Research on wound care and future directions
Kumbi shared with us some of the findings from her research on wound care for darker skin tones, saying: “Two years ago, we started looking at darker skin tones. We did a baseline assessment to understand how comfortable and confident our staff were, and what we went on to learn was that traditionally, all skin care was based on white skin tones, and so whilst staff had some understanding on darker skin tones, there was nothing actually set in our training.
“I’ll give an example – on my skin you will never see redness, so you’d probably come in and classify me as low risk, but in the meantime, my wound is developing, and then it’s, “OK, Kumbi has a pressure ulcer”. So what we were saying is, at stage 1, 2, 3; you’re probably seeing indicators, but you haven’t been taught them. We’re now starting to learn what those indicators are, and I think when it comes to looking at digital interventions, if your current clinical practice is not right, those mistakes follow on into your digital practice.
“AI is very much machine learning, and so if you’re teaching it with errors, it’s going to tell you errors. Researchers are saying that within a few years, 90 percent of our workforce will be using digital technology to deliver their roles, so these are the types of conversations we need to have.
“You also need data, and so we tend to have a lot of takeaway, or digital solutions where we input data, but actually when it comes to taking it out, it’s very much stuck in the digital ether, so how are we ensuring that the solutions we have allow you to see the data that you’re using?”
“We looked at Isla, and one of the things is that you can see the photos on the timeline, so whether there is 1 week or 16 weeks worth of images, it’s very easy to see, compare and justify. One of our cases within tissue viability actually went to a coroner’s court, and the outcome changed because they were actually able to show the images that they’d taken on Isla, and that helped to demonstrate the care that had been delivered.
“What we wanted was a technological solution, where we can start to take images of darker skin tones, because what we realised was that we didn’t have consent for photos, so whilst we had a lot of images, none of them were consented, so we couldn’t use them for training, we couldn’t use them for research. With Isla, one of the things we said from day one was that we need all our photos consented for 3 purposes: clinical purposes, research, and AI. Going forward, patients can opt-in to what level of consent they’re comfortable with.
“We’ve now changed our strategy, so now darker skin tone is actually considered a high risk, which means anyone who’s got a darker skin tone within our city now actually has a higher level of scrutiny, because we’re recognising that late diagnosis. It took a learning journey, and now our tissue viability team are champions, so they’re the ones taking it forward. It’s given them the ability to open a dialogue and to work together in changing the care.”
Our panel then moved on to take questions from our live audience.
We’d like to thank our panellists for taking the time to share their insights and experiences.
-----
- [To do]: Copy out the full wound care text word for word. Work from the wound care text alone, not from the entries.
-----
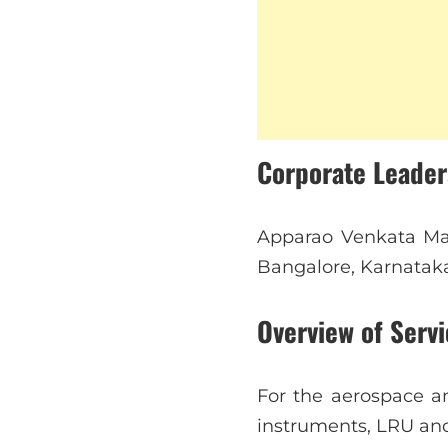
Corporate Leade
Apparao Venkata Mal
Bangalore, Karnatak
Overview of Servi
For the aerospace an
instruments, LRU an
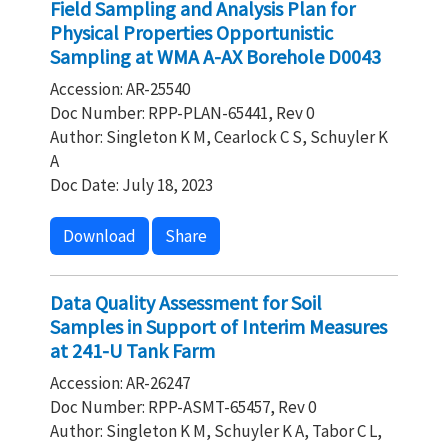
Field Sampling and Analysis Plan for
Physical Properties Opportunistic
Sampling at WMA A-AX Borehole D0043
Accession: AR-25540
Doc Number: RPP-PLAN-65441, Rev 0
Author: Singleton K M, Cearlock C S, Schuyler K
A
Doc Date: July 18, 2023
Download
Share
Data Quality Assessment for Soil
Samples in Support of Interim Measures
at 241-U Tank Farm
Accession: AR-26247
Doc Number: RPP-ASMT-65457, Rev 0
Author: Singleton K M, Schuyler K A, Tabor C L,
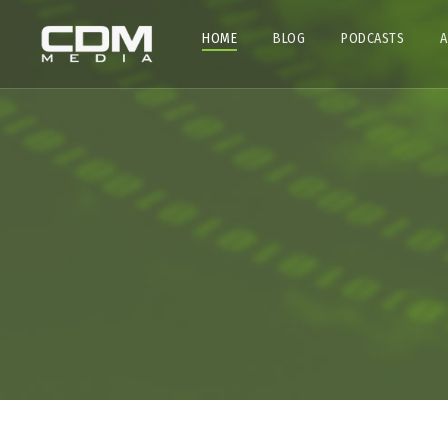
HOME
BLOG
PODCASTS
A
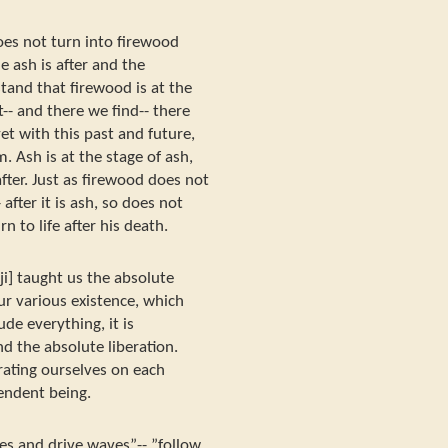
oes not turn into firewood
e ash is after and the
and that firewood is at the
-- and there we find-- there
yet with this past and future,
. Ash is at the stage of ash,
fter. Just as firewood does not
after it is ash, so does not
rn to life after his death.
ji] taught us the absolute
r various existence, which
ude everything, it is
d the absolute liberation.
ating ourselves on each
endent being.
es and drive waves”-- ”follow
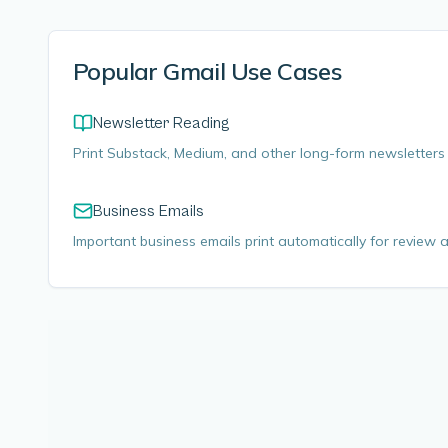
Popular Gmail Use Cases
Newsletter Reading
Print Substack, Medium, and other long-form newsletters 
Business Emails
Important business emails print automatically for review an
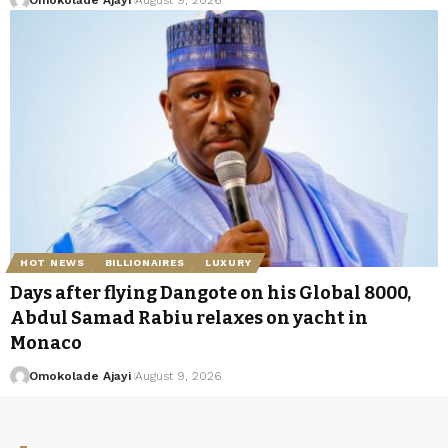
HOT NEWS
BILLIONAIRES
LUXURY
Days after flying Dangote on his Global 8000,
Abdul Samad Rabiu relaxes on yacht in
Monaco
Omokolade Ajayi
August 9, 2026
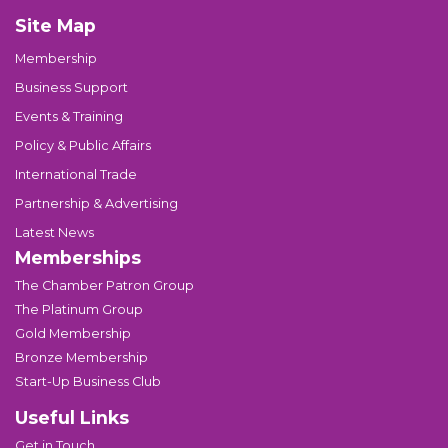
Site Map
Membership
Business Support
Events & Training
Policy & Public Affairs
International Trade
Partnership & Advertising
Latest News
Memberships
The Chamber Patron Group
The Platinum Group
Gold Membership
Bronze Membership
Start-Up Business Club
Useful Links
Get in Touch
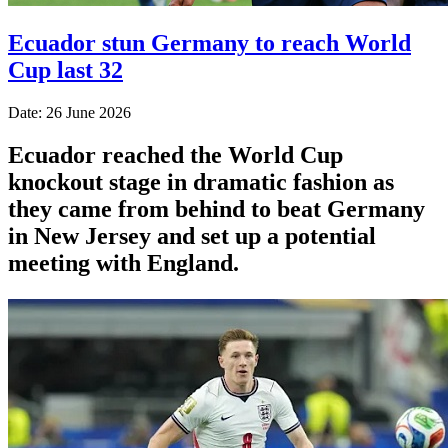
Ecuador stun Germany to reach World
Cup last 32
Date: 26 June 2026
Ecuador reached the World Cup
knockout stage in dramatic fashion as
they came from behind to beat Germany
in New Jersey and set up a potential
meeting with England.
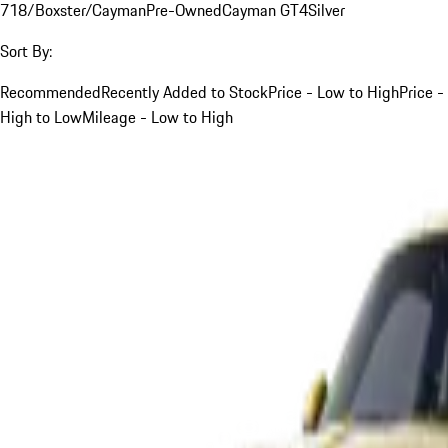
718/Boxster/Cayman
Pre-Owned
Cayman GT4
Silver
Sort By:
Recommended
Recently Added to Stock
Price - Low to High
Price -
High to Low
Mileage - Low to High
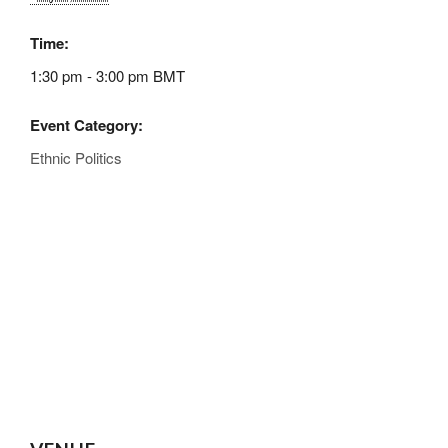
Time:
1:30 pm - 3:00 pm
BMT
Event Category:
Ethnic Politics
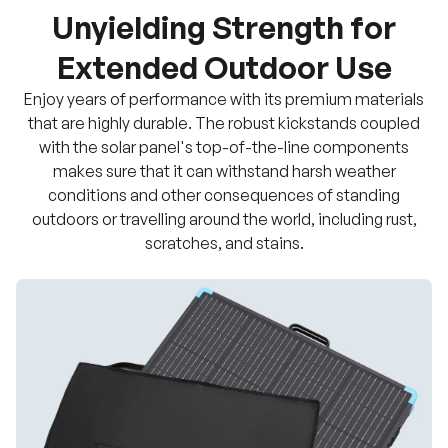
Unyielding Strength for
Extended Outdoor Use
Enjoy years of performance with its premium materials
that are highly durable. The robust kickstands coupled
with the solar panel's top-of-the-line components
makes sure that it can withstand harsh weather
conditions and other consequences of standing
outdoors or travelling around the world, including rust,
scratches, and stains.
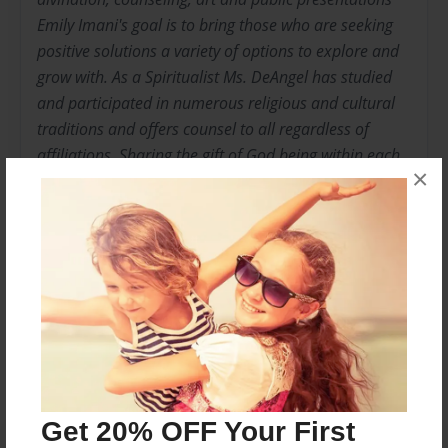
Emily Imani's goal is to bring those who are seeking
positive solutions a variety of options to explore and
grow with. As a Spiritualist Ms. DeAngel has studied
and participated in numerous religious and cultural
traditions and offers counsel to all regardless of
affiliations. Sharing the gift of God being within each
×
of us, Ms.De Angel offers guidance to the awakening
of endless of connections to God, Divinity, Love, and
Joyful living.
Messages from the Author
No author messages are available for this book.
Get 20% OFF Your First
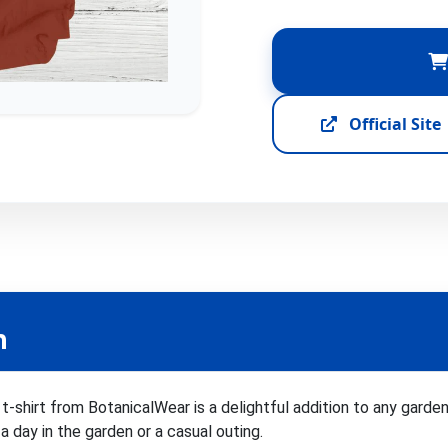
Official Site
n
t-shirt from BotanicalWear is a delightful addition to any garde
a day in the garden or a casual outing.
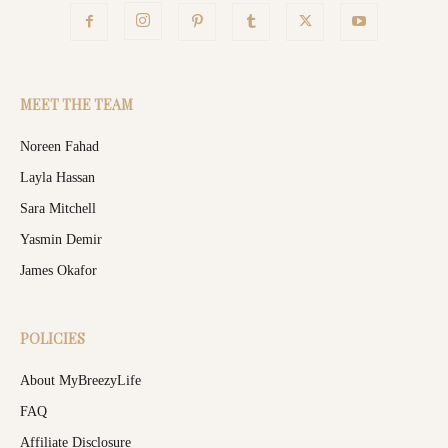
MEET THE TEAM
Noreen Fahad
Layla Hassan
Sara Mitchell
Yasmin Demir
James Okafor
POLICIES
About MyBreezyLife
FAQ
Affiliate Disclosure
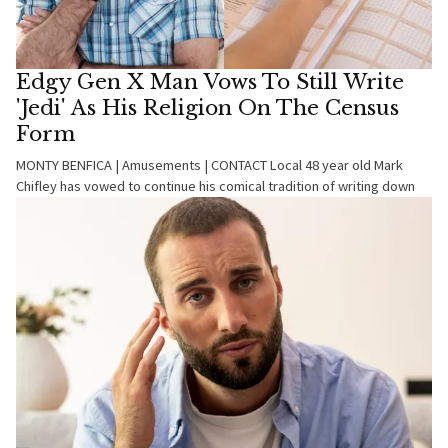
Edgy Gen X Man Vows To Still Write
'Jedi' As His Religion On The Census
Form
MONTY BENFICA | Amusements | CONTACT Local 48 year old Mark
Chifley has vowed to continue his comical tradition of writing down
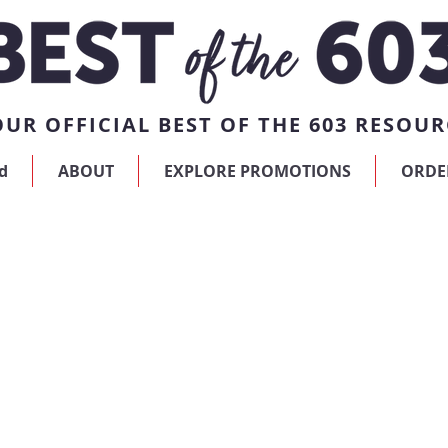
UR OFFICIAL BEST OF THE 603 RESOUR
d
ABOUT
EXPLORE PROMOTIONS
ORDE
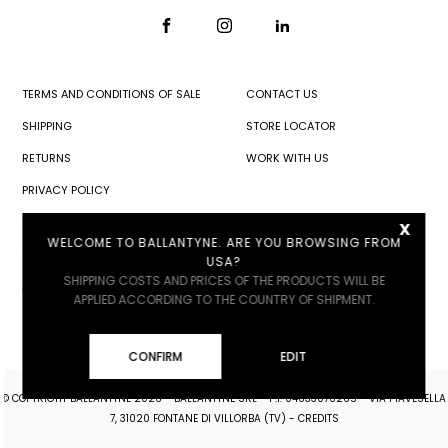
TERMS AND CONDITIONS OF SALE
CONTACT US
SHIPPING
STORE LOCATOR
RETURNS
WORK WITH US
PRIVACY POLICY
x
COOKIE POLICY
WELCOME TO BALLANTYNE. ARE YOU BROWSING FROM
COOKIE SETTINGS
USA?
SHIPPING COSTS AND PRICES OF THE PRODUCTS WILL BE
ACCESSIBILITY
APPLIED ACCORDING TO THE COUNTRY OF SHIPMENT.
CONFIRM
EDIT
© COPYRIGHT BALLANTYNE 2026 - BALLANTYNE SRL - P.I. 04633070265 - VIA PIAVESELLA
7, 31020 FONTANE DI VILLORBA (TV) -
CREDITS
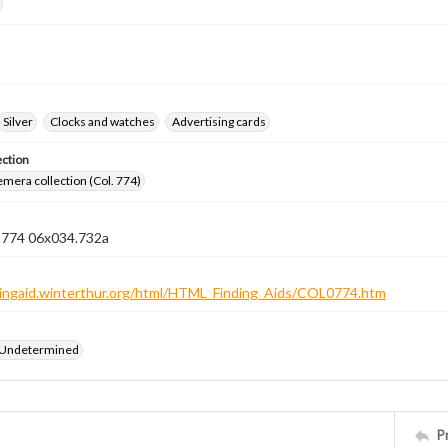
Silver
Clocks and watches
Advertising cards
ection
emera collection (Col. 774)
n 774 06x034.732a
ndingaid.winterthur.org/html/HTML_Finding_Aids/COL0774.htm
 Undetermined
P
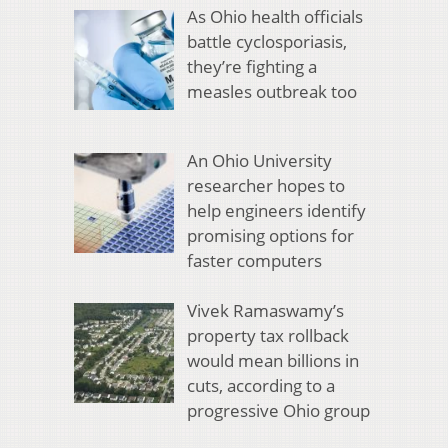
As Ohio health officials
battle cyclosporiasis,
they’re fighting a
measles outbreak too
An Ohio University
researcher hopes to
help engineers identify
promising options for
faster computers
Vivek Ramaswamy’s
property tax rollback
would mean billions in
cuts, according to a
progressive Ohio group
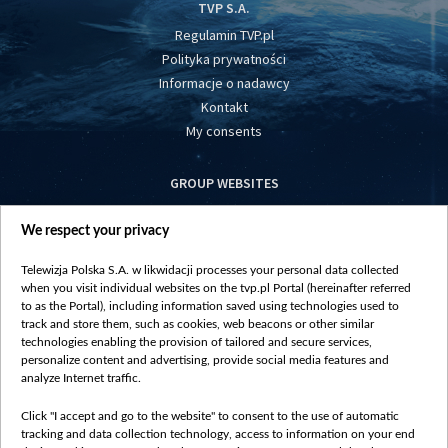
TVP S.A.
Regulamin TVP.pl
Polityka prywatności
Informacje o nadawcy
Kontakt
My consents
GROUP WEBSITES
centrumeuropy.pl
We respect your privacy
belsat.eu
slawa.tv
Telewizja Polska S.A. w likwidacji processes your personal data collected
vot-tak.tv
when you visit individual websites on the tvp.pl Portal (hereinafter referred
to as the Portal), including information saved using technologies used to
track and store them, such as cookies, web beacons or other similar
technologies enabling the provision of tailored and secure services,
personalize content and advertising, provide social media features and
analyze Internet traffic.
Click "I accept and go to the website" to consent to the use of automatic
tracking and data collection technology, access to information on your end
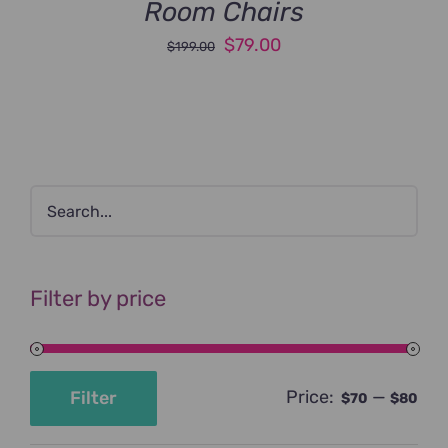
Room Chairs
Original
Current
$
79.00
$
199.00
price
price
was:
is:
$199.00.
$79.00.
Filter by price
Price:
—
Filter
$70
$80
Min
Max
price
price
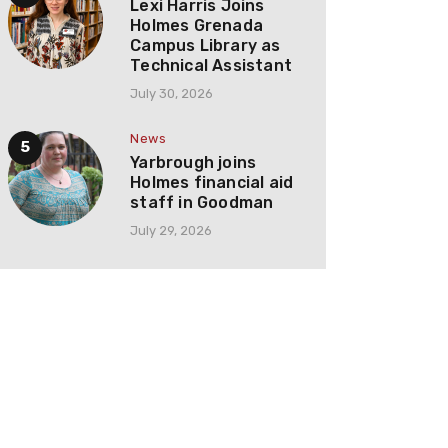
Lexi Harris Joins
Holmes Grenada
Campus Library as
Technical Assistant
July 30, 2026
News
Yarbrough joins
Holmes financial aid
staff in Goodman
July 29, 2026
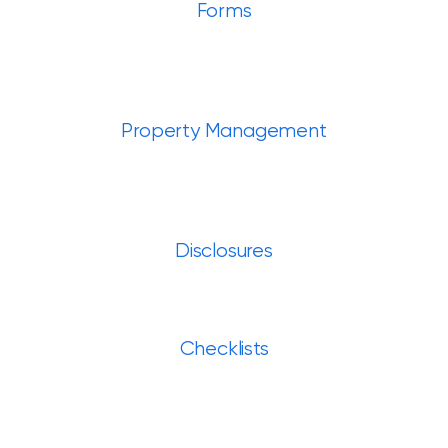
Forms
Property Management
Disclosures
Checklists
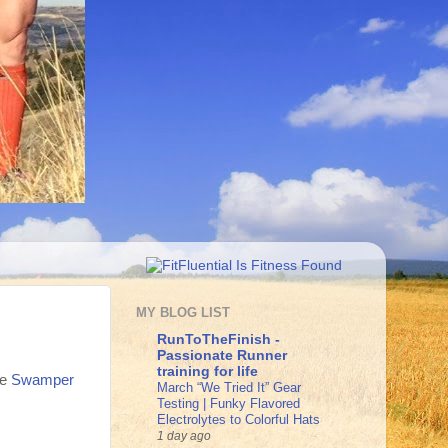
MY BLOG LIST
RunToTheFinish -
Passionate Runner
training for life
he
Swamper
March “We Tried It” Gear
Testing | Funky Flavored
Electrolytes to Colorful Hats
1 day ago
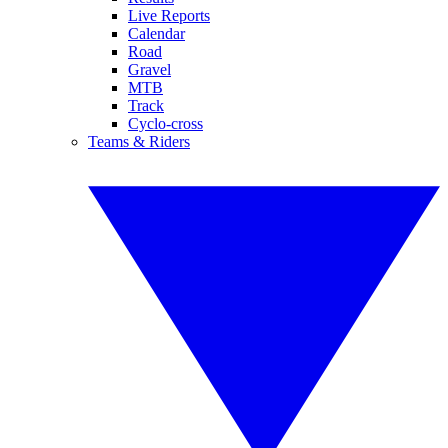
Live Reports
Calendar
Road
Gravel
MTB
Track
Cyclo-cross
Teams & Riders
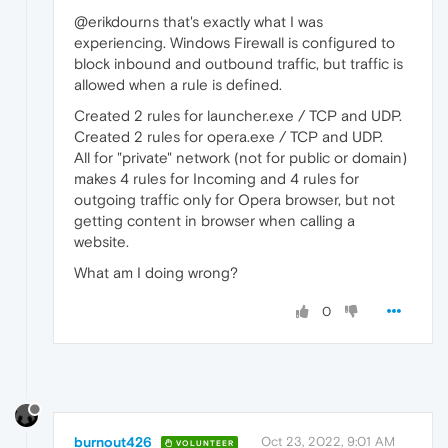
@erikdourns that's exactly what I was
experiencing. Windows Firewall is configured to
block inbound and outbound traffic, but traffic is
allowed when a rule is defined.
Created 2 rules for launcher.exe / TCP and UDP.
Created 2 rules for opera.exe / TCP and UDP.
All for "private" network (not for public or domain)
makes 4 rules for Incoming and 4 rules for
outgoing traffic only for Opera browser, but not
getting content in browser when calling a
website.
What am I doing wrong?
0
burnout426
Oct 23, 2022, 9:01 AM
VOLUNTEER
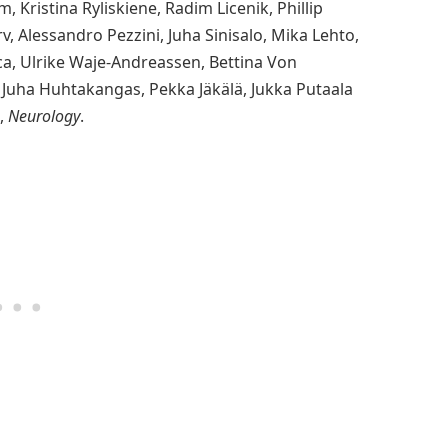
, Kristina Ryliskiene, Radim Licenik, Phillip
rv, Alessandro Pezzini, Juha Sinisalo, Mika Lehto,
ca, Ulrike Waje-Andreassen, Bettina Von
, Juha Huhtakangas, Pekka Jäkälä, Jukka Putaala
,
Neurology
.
-----
- [Response to the exercise]:
Research on wound care and future directions
Kumbi shared with us some of the findings from her research on wound care for darker skin tones, saying: “Two years ago, we started looking at darker skin tones. We did a baseline assessment to understand how comfortable and confident our staff were, and what we went on to learn was that traditionally, all skin care was based on white skin tones, and so whilst staff had some understanding on darker skin tones, there was nothing actually set in our training.
“I’ll give an example – on my skin you will never see redness, so you’d probably come in and classify me as low risk, but in the meantime, my wound is developing, and then it’s, “OK, Kumbi has a pressure ulcer”. So what we were saying is, at stage 1, 2, 3; you’re probably seeing indicators, but you haven’t been taught them. We’re now starting to learn what those indicators are, and I think when it comes to looking at digital interventions, if your current clinical practice is not right, those mistakes follow on into your digital practice.
“AI is very much machine learning, and so if you’re teaching it with errors, it’s going to tell you errors. Researchers are saying that within a few years, 90 percent of our workforce will be using digital technology to deliver their roles, so these are the types of conversations we need to have.
“You also need data, and so we tend to have a lot of takeaway, or digital solutions where we input data, but actually when it comes to taking it out, it’s very much stuck in the digital ether, so how are we ensuring that the solutions we have allow you to see the data that you’re using?”
“We looked at Isla, and one of the things is that you can see the photos on the timeline, so whether there is 1 week or 16 weeks worth of images, it’s very easy to see, compare and justify. One of our cases within tissue viability actually went to a coroner’s court, and the outcome changed because they were actually able to show the images that they’d taken on Isla, and that helped to demonstrate the care that had been delivered.
“What we wanted was a technological solution, where we can start to take images of darker skin tones, because what we realised was that we didn’t have consent for photos, so whilst we had a lot of images, none of them were consented, so we couldn’t use them for training, we couldn’t use them for research. With Isla, one of the things we said from day one was that we need all our photos consented for 3 purposes: clinical purposes, research, and AI. Going forward, patients can opt-in to what level of consent they’re comfortable with.
“We’ve now changed our strategy, so now darker skin tone is actually considered a high risk, which means anyone who’s got a darker skin tone within our city now actually has a higher level of scrutiny, because we’re recognising that late diagnosis. It took a learning journey, and now our tissue viability team are champions, so they’re the ones taking it forward. It’s given them the ability to open a dialogue and to work together in changing the care.”
Our panel then moved on to take questions from our live audience.
We’d like to thank our panellists for taking the time to share their insights and experiences.